— START DATASET —
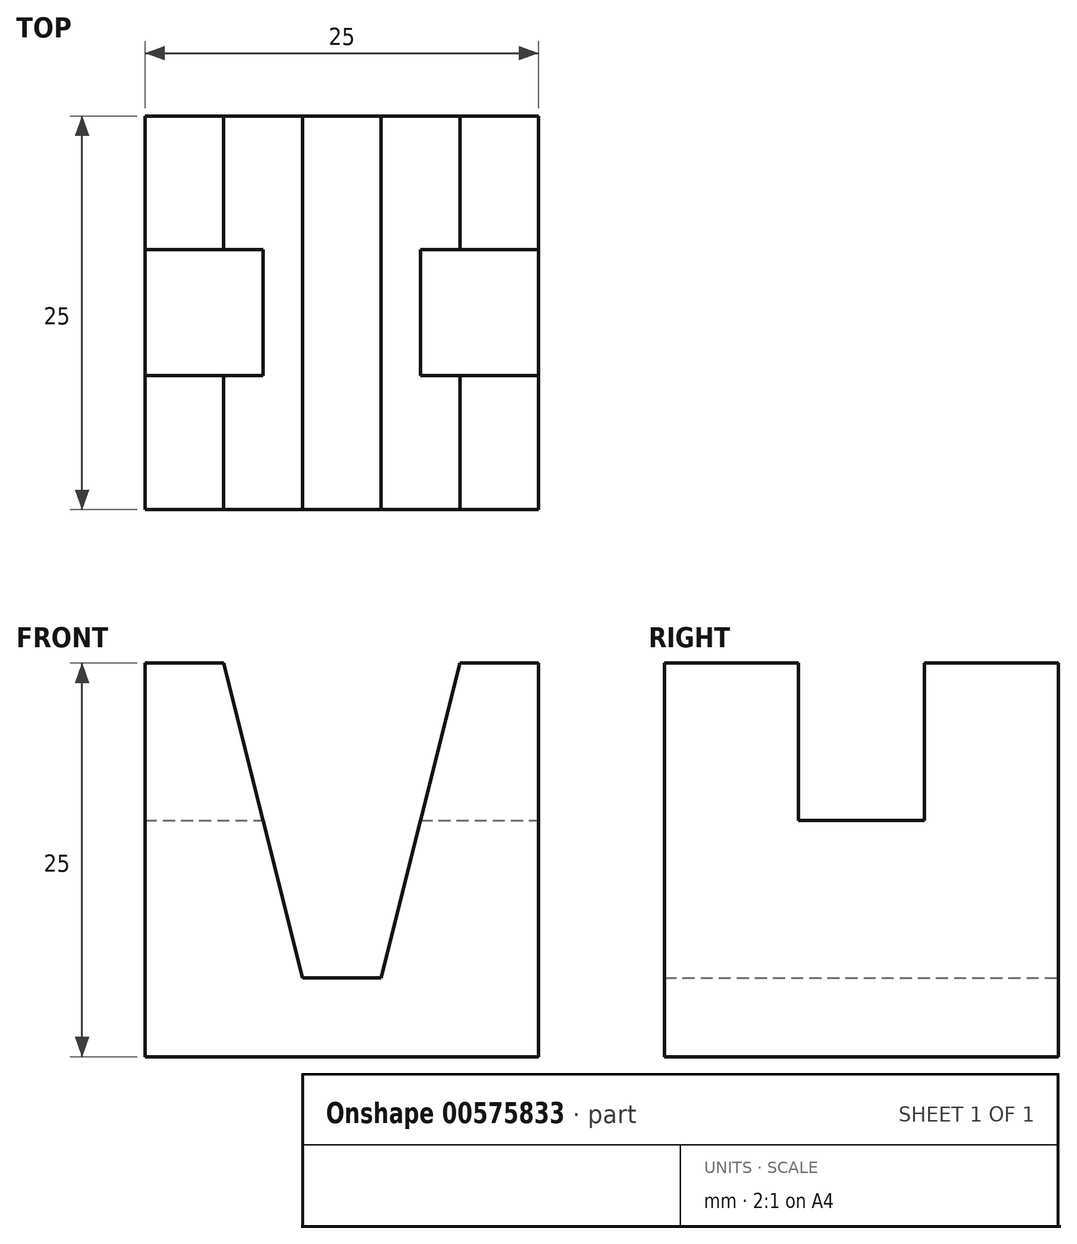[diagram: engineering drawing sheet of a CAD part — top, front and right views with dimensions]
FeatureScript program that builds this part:
annotation { "Feature Type Name" : "Feature", "Feature Type Description" : "" }
export const myFeature = defineFeature(function(context is Context, id is Id, definition is map)
    precondition{}
    {
        {
            var Q0;
            Q0=qCreatedBy(makeId("Front.planeOp"),FACE);
            var sketch = newSketch(context, id + "F0", { "sketchPlane" : qUnion([Q0])});
            skLineSegment(sketch, "E0", {"start": v(-12.5, 0) * mm, "end": v(12.5, 0) * mm});
            skLineSegment(sketch, "E1", {"start": v(12.5, 0) * mm, "end": v(12.5, 25) * mm});
            skLineSegment(sketch, "E2", {"start": v(12.5, 25) * mm, "end": v(7.5, 25) * mm});
            skLineSegment(sketch, "E3", {"start": v(-12.5, 25) * mm, "end": v(-12.5, 0) * mm});
            skLineSegment(sketch, "E4", {"start": v(-7.5, 25) * mm, "end": v(-2.5, 5) * mm});
            skLineSegment(sketch, "E5", {"start": v(-2.5, 5) * mm, "end": v(2.5, 5) * mm});
            skLineSegment(sketch, "E6", {"start": v(2.5, 5) * mm, "end": v(7.5, 25) * mm});
            skLineSegment(sketch, "E7.trimOffspring", {"start": v(-7.5, 25) * mm, "end": v(-12.5, 25) * mm});
            skSolve(sketch);
        }
        {
            var Q0;
            Q0=makeQuery(id+"F0.imprint","IMPRINT",FACE,{"disambiguationData":[TD([[makeQuery(id+"F0.imprint","IMPRINT",EDGE,{"derivedFrom":sQuery(id+"F0.wireOp",EDGE,"E0")}),1.0]])]});
            extrude(context, id + "F1", {"entities" : qUnion([Q0]), "depth" : 25 * mm, "offsetDistance" : 25 * mm, "symmetric" : true});
        }
        {
            var Q0;
            Q0=makeQuery(id+"F1.opExtrude","SWEPT_FACE",FACE,{"disambiguationData":[OSD([sQuery(id+"F0.wireOp",EDGE,"E1")])]});
            var sketch = newSketch(context, id + "F2", { "sketchPlane" : qUnion([Q0])});
            skLineSegment(sketch, "E8", {"start": v(-4, 25) * mm, "end": v(-4, 15) * mm});
            skLineSegment(sketch, "E9", {"start": v(-4, 15) * mm, "end": v(4, 15) * mm});
            skLineSegment(sketch, "E10", {"start": v(4, 15) * mm, "end": v(4, 25) * mm});
            skLineSegment(sketch, "E11", {"start": v(4, 25) * mm, "end": v(-4, 25) * mm});
            skSolve(sketch);
        }
        {
            var Q0;
            Q0=makeQuery(id+"F2.imprint","IMPRINT",FACE,{"disambiguationData":[TD([[makeQuery(id+"F2.imprint","IMPRINT",EDGE,{"derivedFrom":sQuery(id+"F2.wireOp",EDGE,"E8")}),1.0]])]});
            extrude(context, id + "F3", {"entities" : qUnion([Q0]), "operationType" : NewBodyOperationType.REMOVE, "endBound" : BoundingType.THROUGH_ALL, "oppositeDirection" : true, "depth" : 25 * mm, "offsetDistance" : 25 * mm});
        }
    });
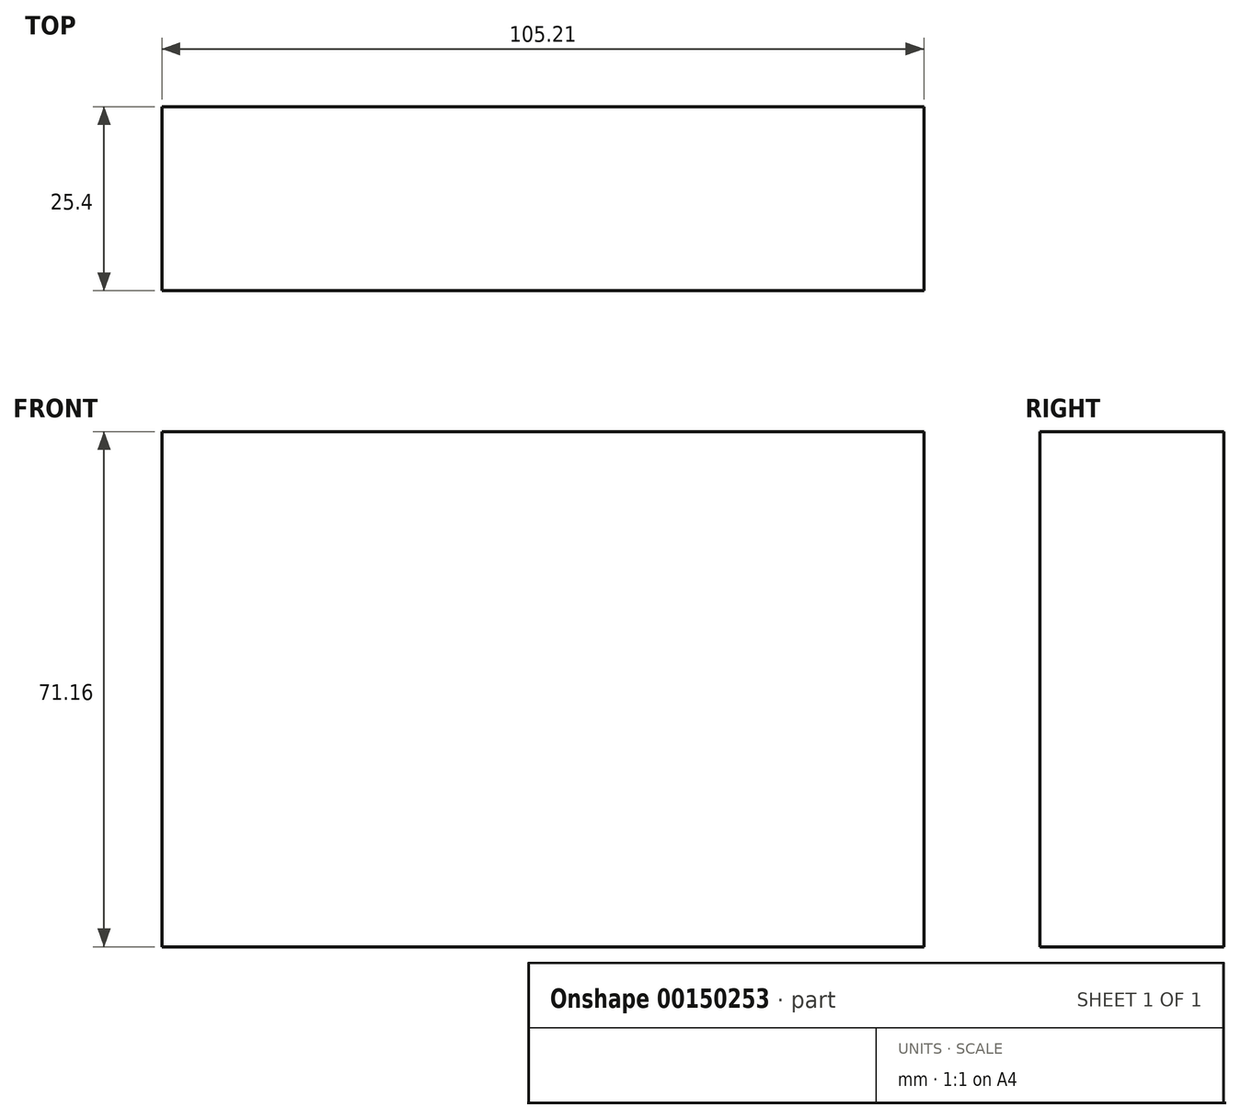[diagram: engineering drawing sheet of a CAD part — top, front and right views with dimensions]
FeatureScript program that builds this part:
annotation { "Feature Type Name" : "Feature", "Feature Type Description" : "" }
export const myFeature = defineFeature(function(context is Context, id is Id, definition is map)
    precondition{}
    {
        {
            var Q0;
            Q0=qCreatedBy(makeId("Front.planeOp"),FACE);
            var sketch = newSketch(context, id + "F0", { "sketchPlane" : qUnion([Q0])});
            skLineSegment(sketch, "E0.bottom", {"start": v(-56.1, 37.07) * mm, "end": v(49.1, 37.07) * mm});
            skLineSegment(sketch, "E0.top", {"start": v(-56.1, -34.09) * mm, "end": v(49.1, -34.09) * mm});
            skLineSegment(sketch, "E0.left", {"start": v(-56.1, 37.07) * mm, "end": v(-56.1, -34.09) * mm});
            skLineSegment(sketch, "E0.right", {"start": v(49.1, 37.07) * mm, "end": v(49.1, -34.09) * mm});
            skSolve(sketch);
        }
        {
            var Q0;
            Q0 = qSketchRegion(id + "F0", true);
            var Q1;
            Q1=makeQuery(id+"F0.imprint","IMPRINT",FACE,{"disambiguationData":[TD([[makeQuery(id+"F0.imprint","IMPRINT",EDGE,{"derivedFrom":sQuery(id+"F0.wireOp",EDGE,"E0.bottom")}),-1.0]])]});
            extrude(context, id + "F1", {"entities" : qUnion([Q0, Q1]), "depth" : 25.4 * mm});
        }
    });
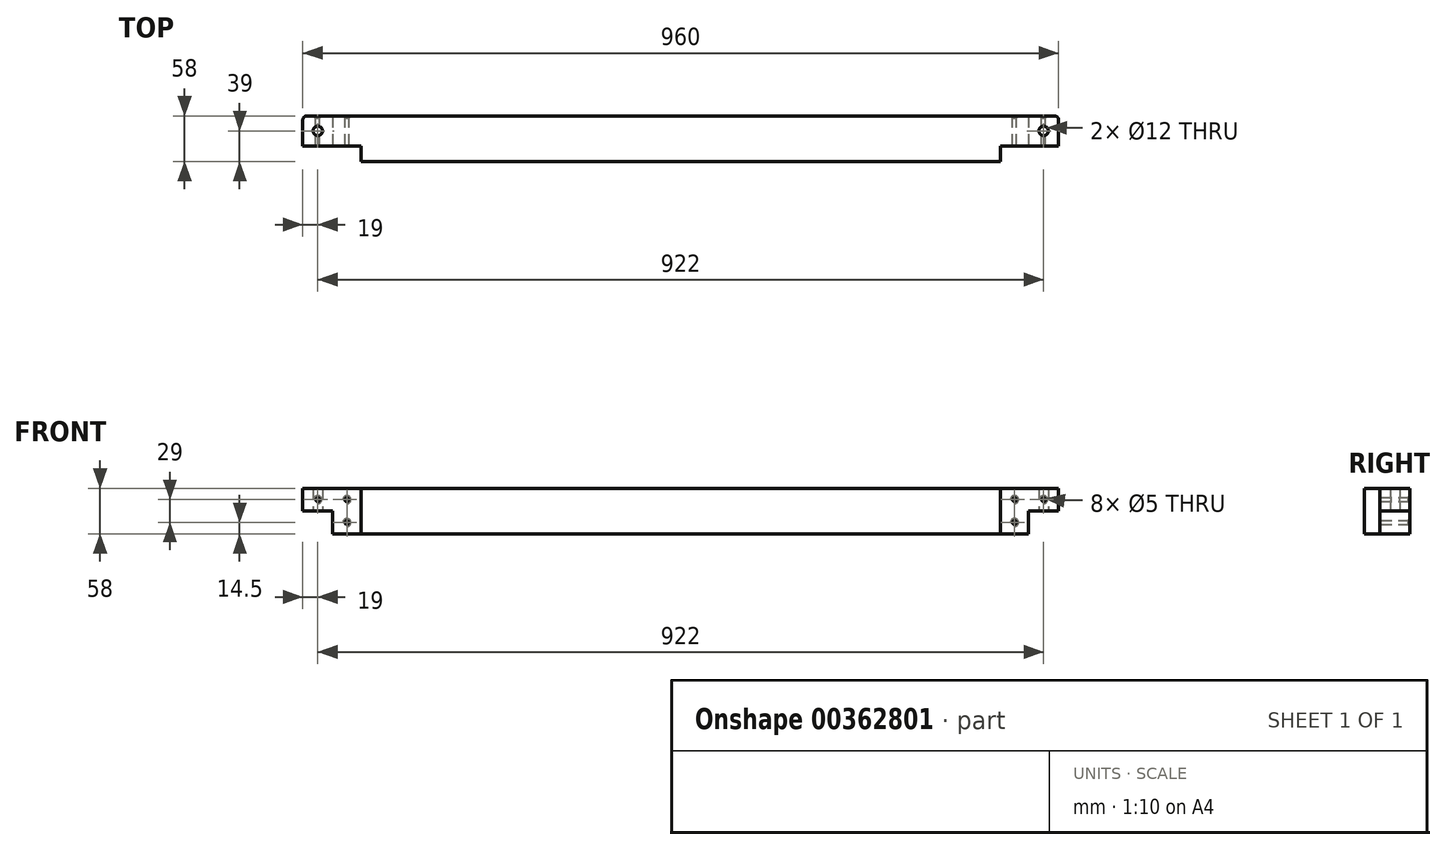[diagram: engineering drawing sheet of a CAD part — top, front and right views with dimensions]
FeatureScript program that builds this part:
annotation { "Feature Type Name" : "Feature", "Feature Type Description" : "" }
export const myFeature = defineFeature(function(context is Context, id is Id, definition is map)
    precondition{}
    {
        {
            var Q0;
            Q0=qCreatedBy(makeId("Right.planeOp"),FACE);
            var sketch = newSketch(context, id + "F0", { "sketchPlane" : qUnion([Q0])});
            skLineSegment(sketch, "E0.bottom", {"start": v(29, 29) * mm, "end": v(-29, 29) * mm});
            skLineSegment(sketch, "E0.top", {"start": v(29, -29) * mm, "end": v(-29, -29) * mm});
            skLineSegment(sketch, "E0.left", {"start": v(29, 29) * mm, "end": v(29, -29) * mm});
            skLineSegment(sketch, "E0.right", {"start": v(-29, 29) * mm, "end": v(-29, -29) * mm});
            skPoint(sketch, "E0.middle", {"position": v(0, 0) * mm});
            skLineSegment(sketch, "E1", {"start": v(-9, 29) * mm, "end": v(-9, -29) * mm});
            skLineSegment(sketch, "E2", {"start": v(29, 0) * mm, "end": v(-9, 0) * mm});
            skSolve(sketch);
        }
        {
            var Q0;
            {var subQ5=sQuery(id+"F0.wireOp",EDGE,"E2");Q0=makeQuery(id+"F0.imprint","IMPRINT",FACE,{"disambiguationData":[TD([[makeQuery(id+"F0.imprint","IMPRINT",EDGE,{"derivedFrom":subQ5}),1.0]])]});}
            var Q1;
            {var subQ5=sQuery(id+"F0.wireOp",EDGE,"E2");Q1=makeQuery(id+"F0.imprint","IMPRINT",FACE,{"disambiguationData":[TD([[makeQuery(id+"F0.imprint","IMPRINT",EDGE,{"derivedFrom":subQ5}),-1.0]])]});}
            var Q2;
            {var subQ4=sQuery(id+"F0.wireOp",EDGE,"E0.right");Q2=makeQuery(id+"F0.imprint","IMPRINT",FACE,{"disambiguationData":[TD([[makeQuery(id+"F0.imprint","IMPRINT",EDGE,{"derivedFrom":subQ4}),1.0]])]});}
            extrude(context, id + "F1", {"entities" : qUnion([Q0, Q1, Q2]), "oppositeDirection" : true, "depth" : 480 * mm});
        }
        {
            var Q0;
            {var subQ4=sQuery(id+"F0.wireOp",EDGE,"E0.right");Q0=makeQuery(id+"F0.imprint","IMPRINT",FACE,{"disambiguationData":[TD([[makeQuery(id+"F0.imprint","IMPRINT",EDGE,{"derivedFrom":subQ4}),1.0]])]});}
            extrude(context, id + "F2", {"entities" : qUnion([Q0]), "operationType" : NewBodyOperationType.REMOVE, "oppositeDirection" : true, "depth" : 74 * mm});
        }
        {
            var Q0;
            {var subQ5=sQuery(id+"F0.wireOp",EDGE,"E2");Q0=makeQuery(id+"F0.imprint","IMPRINT",FACE,{"disambiguationData":[TD([[makeQuery(id+"F0.imprint","IMPRINT",EDGE,{"derivedFrom":subQ5}),1.0]])]});}
            extrude(context, id + "F3", {"entities" : qUnion([Q0]), "operationType" : NewBodyOperationType.REMOVE, "oppositeDirection" : true, "depth" : 38 * mm});
        }
        {
            var Q0;
            Q0=makeQuery(id+"F1.opExtrude","CAP_EDGE",EDGE,{"disambiguationData":[OSD([sQuery(id+"F0.wireOp",EDGE,"E0.left")])],"isStart":true});
            fillet(context, id + "F4", {"entities" : qUnion([Q0]), "radius" : 5 * mm, "tangentPropagation" : true, "allowEdgeOverflow" : false});
        }
        {
            var Q0;
            Q0=makeQuery(id+"F3.boolean.opBoolean","COPY",FACE,{"derivedFrom":makeQuery(id+"F3.opExtrude","SWEPT_FACE",FACE,{"disambiguationData":[OSD([sQuery(id+"F0.wireOp",EDGE,"E2")])]})});
            var sketch = newSketch(context, id + "F5", { "sketchPlane" : qUnion([Q0])});
            skPoint(sketch, "E3", {"position": v(-19, -10) * mm});
            skSolve(sketch);
        }
        {
            var Q0;
            Q0=makeQuery(id+"F1.opExtrude","SWEPT_FACE",FACE,{"disambiguationData":[OSD([sQuery(id+"F0.wireOp",EDGE,"E0.left")])]});
            var sketch = newSketch(context, id + "F6", { "sketchPlane" : qUnion([Q0])});
            skPoint(sketch, "E4", {"position": v(19, 14.5) * mm});
            skPoint(sketch, "E5", {"position": v(56, 14.5) * mm});
            skPoint(sketch, "E6", {"position": v(56, -14.5) * mm});
            skSolve(sketch);
        }
        {
            var Q0;
            Q0=sQuery(id+"F5.wireOp",VERTEX,"E3");
            var Q1;
            Q1=makeQuery(id+"F1.opExtrude","SWEPT_BODY",BODY,{"disambiguationData":[OSD([sQuery(id+"F0.wireOp",EDGE,"E0.bottom"),sQuery(id+"F0.wireOp",EDGE,"E0.top"),sQuery(id+"F0.wireOp",EDGE,"E0.left"),sQuery(id+"F0.wireOp",EDGE,"E0.right")])]});
            hole(context, id + "F7", {"style" : HoleStyle.SIMPLE, "endStyle" : HoleEndStyle.THROUGH, "holeDiameter" : 12 * mm, "isTappedThrough" : true, "tappedDepth" : 12 * mm, "tapClearance" : 3, "locations" : qUnion([Q0]), "scope" : qUnion([Q1])});
        }
        {
            var Q0;
            Q0=sQuery(id+"F6.wireOp",VERTEX,"E4");
            var Q1;
            Q1=sQuery(id+"F6.wireOp",VERTEX,"E5");
            var Q2;
            Q2=sQuery(id+"F6.wireOp",VERTEX,"E6");
            var Q3;
            Q3=makeQuery(id+"F1.opExtrude","SWEPT_BODY",BODY,{"disambiguationData":[OSD([sQuery(id+"F0.wireOp",EDGE,"E0.bottom"),sQuery(id+"F0.wireOp",EDGE,"E0.top"),sQuery(id+"F0.wireOp",EDGE,"E0.left"),sQuery(id+"F0.wireOp",EDGE,"E0.right")])]});
            hole(context, id + "F8", {"style" : HoleStyle.C_SINK, "endStyle" : HoleEndStyle.THROUGH, "holeDiameter" : 5 * mm, "cSinkDiameter" : 10 * mm, "cSinkAngle" : 90 * degree, "isTappedThrough" : true, "tappedDepth" : 12 * mm, "tapClearance" : 3, "locations" : qUnion([Q0, Q1, Q2]), "scope" : qUnion([Q3])});
        }
        {
            var Q0;
            Q0=makeQuery(id+"F1.opExtrude","SWEPT_BODY",BODY,{"disambiguationData":[OSD([sQuery(id+"F0.wireOp",EDGE,"E0.bottom"),sQuery(id+"F0.wireOp",EDGE,"E0.top"),sQuery(id+"F0.wireOp",EDGE,"E0.left"),sQuery(id+"F0.wireOp",EDGE,"E0.right")])]});
            var Q1;
            Q1=makeQuery(id+"F1.opExtrude","CAP_FACE",FACE,{"disambiguationData":[OSD([sQuery(id+"F0.wireOp",EDGE,"E0.bottom"),sQuery(id+"F0.wireOp",EDGE,"E0.top"),sQuery(id+"F0.wireOp",EDGE,"E0.left"),sQuery(id+"F0.wireOp",EDGE,"E0.right")])],"isStart":false});
            mirror(context, id + "F9", {"operationType" : NewBodyOperationType.ADD, "entities" : qUnion([Q0]), "mirrorPlane" : qUnion([Q1])});
        }
    });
— END DATASET —
Count the lines in the records above that contain the string "true", and give only that number.

10